HİBERNASYON TOPLUMU

"Uyku, bilincimizin kısa süreli ölümüdür. Ertesi sabah sizin yatağınızda uyanan kişi ise gerçekte bütün anılarınızı miras almıştır. O kendisinin siz olduğunu zanneden bir insandır.”

Dr. David Eagleman

 

Uyku, vücudun genel olarak dinlendirilmesi, bakımının yapılması, sorunlarından arındırılması ve süreçlerin yeniden düzenlenmesi durumudur. Teknik anlamda, sıklıkla günlük olarak kendini tekrar eden, bilişsel ve sinirsel bir algı durumudur. Uyku esnasında, belli bir uyarı eşiğinin altında olan, dış uyaranlara yönelik tepkiler büyük oranda baskılanır. Bilinç neredeyse tamamen kapalıdır. İstemli kas faaliyetleri bazı istisnalar dışında tamamen baskılanır. Bu algı durumunda özellikle beyin elektrokimyası ve hormonal sistemin son derece aktif olduğu bilinmektedir.
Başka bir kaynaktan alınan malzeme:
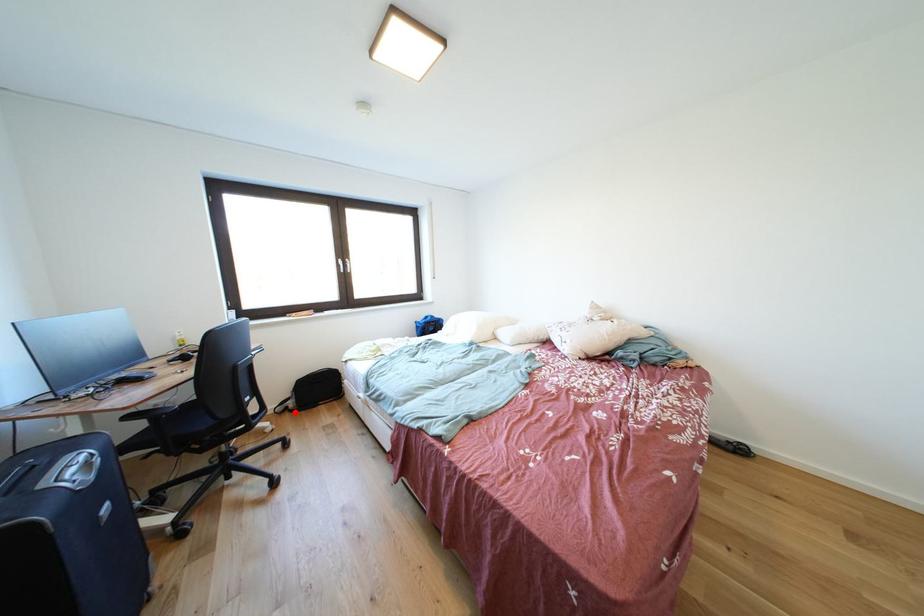
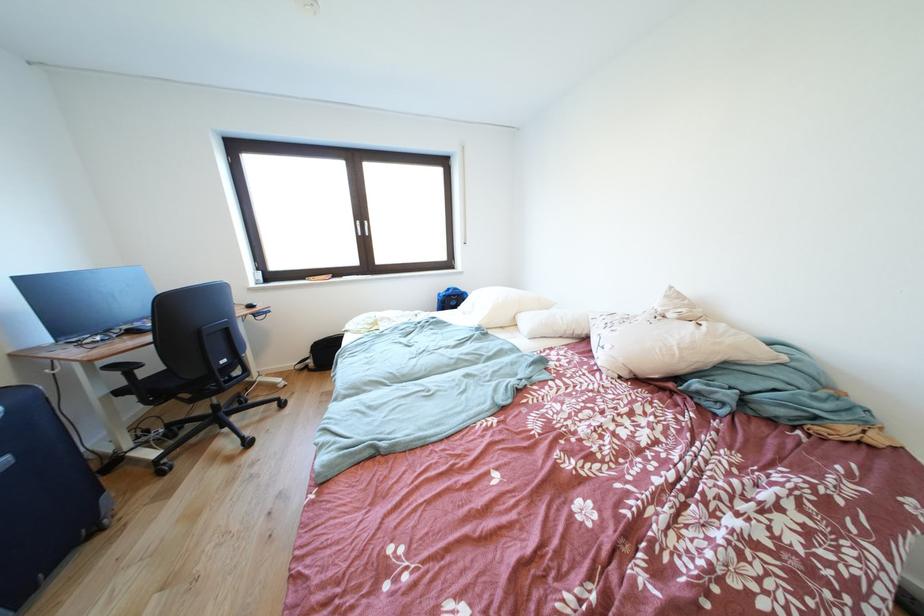
Question: I am providing you with two images of the same scene from different viewpoints. In image1, a red point is highlighted. Considering the same 3D point in image2, which of the following is correct?

Choices:
 (A) It is closer
 (B) It is farther

Answer: (B)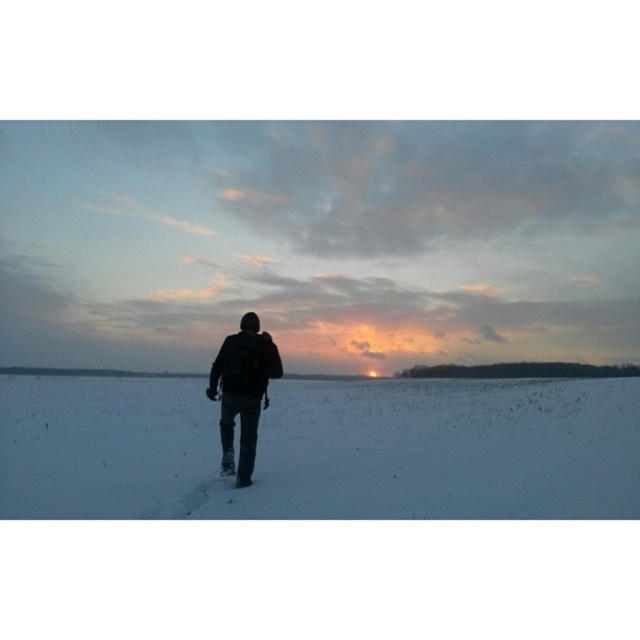
You are navigating a snowshoeing trail and need to place your black matte snowshoe at center exactly where the snow is deepest. According to the scene description, where should you position it?

The black matte snowshoe at center should be placed at point (317, 243) as specified in the scene description.

You are standing at the point marked as point (317,243) and want to walk towards the horizon where the line of trees is. What object will you step on first?

The first object you will step on is the black matte snowshoe at center located at point (317,243).

You are an AI analyzing the winter scene. The white powdery snow at center is part of the landscape. What is its exact 2D coordinate location in the image?

The white powdery snow at center is located at the 2D coordinate point of (x=323, y=449).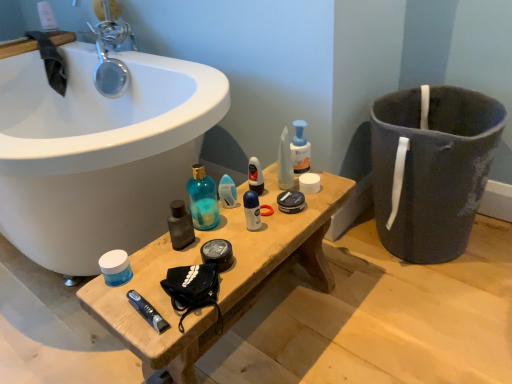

Günümüzde uyku artık bilimsel bir ana başlıktır.

 

Sonbaharın sonlarına doğru, çoğu bitkiler çiçek ya da meyve üretmeyi bırakırlar. Kışın, yapraklarını dökmeyen ağaçlar da dâhil olmak üzere, bütün ağaçlar yaşamsal etkinliklerin minimuma indirirler. Bu nedenle birçok hayvan, özellikle de ormanda yaşayanlar, beslenebilmek için ihtiyaç duydukları yiyecekleri bulamazlar. Sonuçta hayvanların kış uykusuna yatmasının ana nedeni, bitkilerin bu tür bir uykuya çekilmesi olayıdır. Bu uykuya "hibernasyon” adı verilir.

 

Öyleyse tamamen bireysel bir süreç olan uyku durumunu nasıl sosyal bir görüngü olarak değerlendirebiliriz? Sosyal pasiflik ve dinamikleri ile uyutuluyoruz. Net anlamak için, metaforik bakış açısı kullanmalıyız.

 

Toplumu uyutacak ilksel unsur, üretmemek ve yoksunluklarıdır. Bunu biraz açacak olursak:

Üretim için basit temel şartlar bellidir. Bunlarsa işlenmiş bilgi, teknoloji, emek, enerji, sistem ve tabi ki ihtiyaç duymaktır. Bunlardan bir ya da bir kaçını kısmak, toplumun önce iç dinamiklerini yavaşlatır ve uyuklama başlar. Gelişen dünyanın sosyolojik yapısı, gangren olana kadar, bazı ihtiyaçlara duyarsızlaştırmayı gerektirir. Doğadaki akıştan farklı olarak, bazen bunları aşırı dozlarda vermek de etkili olacaktır. Şişirilmiş egolar ile aşağılık kompleksleri aynı rahimden var olmuş kardeşler gibidir. Tüketim toplumuna; evrilme, kültürel asimilasyon, materyalizm dini ve köleliğe övgü böyle enjekte edilir.

 

İhtiyaçları sentetik yoldan belirlenen, beraberinde bunlara göre güdülenen toplum daha kolay yönetilir. Nadiren ortaya çıkacak ‘bireysel başkaldırı' türünden sistem hataları ise uyku arasındaki tatlı rüyalar gibi algılanacaktır (bkz. Kehf/18). Sosyal hibernasyon ne kadar suni ve ne denli güçlü oluşturulursa, sömürücülerin riski de o kadar azalacaktır. Derin devletler uykudan beslenir.

 

Çözüm önerisi için, bir klişeyi herkesin sorguladığını hayal etmek gerekiyor. Uyananların soracağı basit sorular olmalı: Bu işten kim kazançlı, kim zarar görüyor? Ben sürecin neresindeyim?

 

Murathan Mungan şöyle koyuyor noktayı: "Bütün bir geceyi uykusuz geçirmene sebep olan şeyleri bir nefeste anlatamazsın. Önce içine atarsın, sonra susarsın.”

 

Hayra karşı geliniz dostlar, selametle.